Beleid gemeente Breda
De Structuurvisie Breda en het Stedelijk Waterplan 2019-2023 (Breda water bewust) vormen het beleidskader voor water op gemeentelijk niveau. Het beleid met betrekking tot de zorgplicht stedelijk afvalwater is vastgelegd in het Stedelijk Waterplan van de gemeente Breda. De zorgplichten hemel- en grondwater zijn in het door de gemeenteraad vastgestelde Hemel- en grondwaterbeleidsplan eerder uitgewerkt en in het Stedelijk Waterplan geïntegreerd.
Het hemel- en grondwaterbeleid zijn gericht op het nastreven van de oorspronkelijk natuurlijke situatie. Hiervoor gelden eisen ter voorkoming van (hemel- of grond)wateroverlast (veiligheidseisen) en eisen ter voorkoming van achteruitgang van het natuurlijk (hemel- of grond)watersysteem (duurzaamheidseisen). In alle gevallen geldt zuiveren waar het moet vanuit de gewenste waterkwaliteit.
De gemeentelijke ambitie bij herstructurering is het verwerken van kleine buien op een zo natuurlijk mogelijke wijze. Uitgangspunt van dit beleid is dat het systeem duurzaam, maar ook doelmatig wordt ingericht. Bij een toename aan verharding dient op grond van gemeentelijk beleid 78 mm (78 liter per m²) te worden geborgen. Bij een duurzame en klimaatadaptieve invulling van het plan kan hiervan af worden geweken tot de minimale eis van 60 mm. Voor bestaande verharde oppervlakten wordt gerekend met een compensatie van 7 mm.
5.8.2 Huidige situatie
Algemeen
Het plangebied van Woonakker is onbebouwd en bestaat uit akkerland, weide en boomteelt. Al het regenwater infiltreert in de bodem. Overtollig water wordt afgevoerd via een A-watergang in het gebied.

Trackinggegevens van pixelcoördinaten:
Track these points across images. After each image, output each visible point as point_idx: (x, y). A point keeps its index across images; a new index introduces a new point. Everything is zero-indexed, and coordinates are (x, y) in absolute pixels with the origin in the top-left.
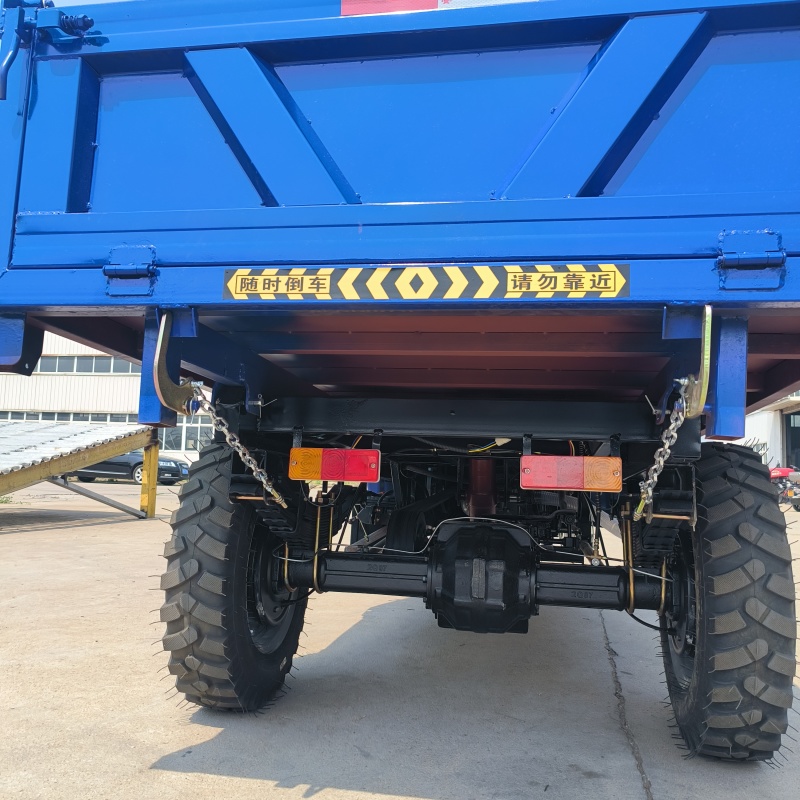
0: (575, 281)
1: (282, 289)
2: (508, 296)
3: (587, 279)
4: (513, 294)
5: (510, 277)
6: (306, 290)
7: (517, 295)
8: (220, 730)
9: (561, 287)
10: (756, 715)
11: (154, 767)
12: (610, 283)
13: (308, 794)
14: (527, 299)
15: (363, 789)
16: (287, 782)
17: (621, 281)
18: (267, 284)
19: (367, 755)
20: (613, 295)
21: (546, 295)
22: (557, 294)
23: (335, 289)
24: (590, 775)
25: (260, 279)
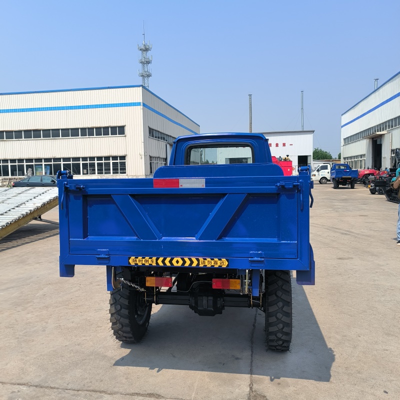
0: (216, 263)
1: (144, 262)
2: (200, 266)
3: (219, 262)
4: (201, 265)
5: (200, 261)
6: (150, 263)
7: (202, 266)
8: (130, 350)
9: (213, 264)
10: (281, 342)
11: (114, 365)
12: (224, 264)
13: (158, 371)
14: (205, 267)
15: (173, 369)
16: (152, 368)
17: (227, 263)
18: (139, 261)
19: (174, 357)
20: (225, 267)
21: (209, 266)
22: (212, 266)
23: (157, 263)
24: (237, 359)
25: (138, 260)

**Werkopdracht**
Welke bergingseis geldt volgens de tekst over het waterbeleid van Breda op grond van gemeentelijk beleid bij een toename aan verharding?

**Antwoord**
Er moet 78 mm (78 liter per m²) worden geborgen.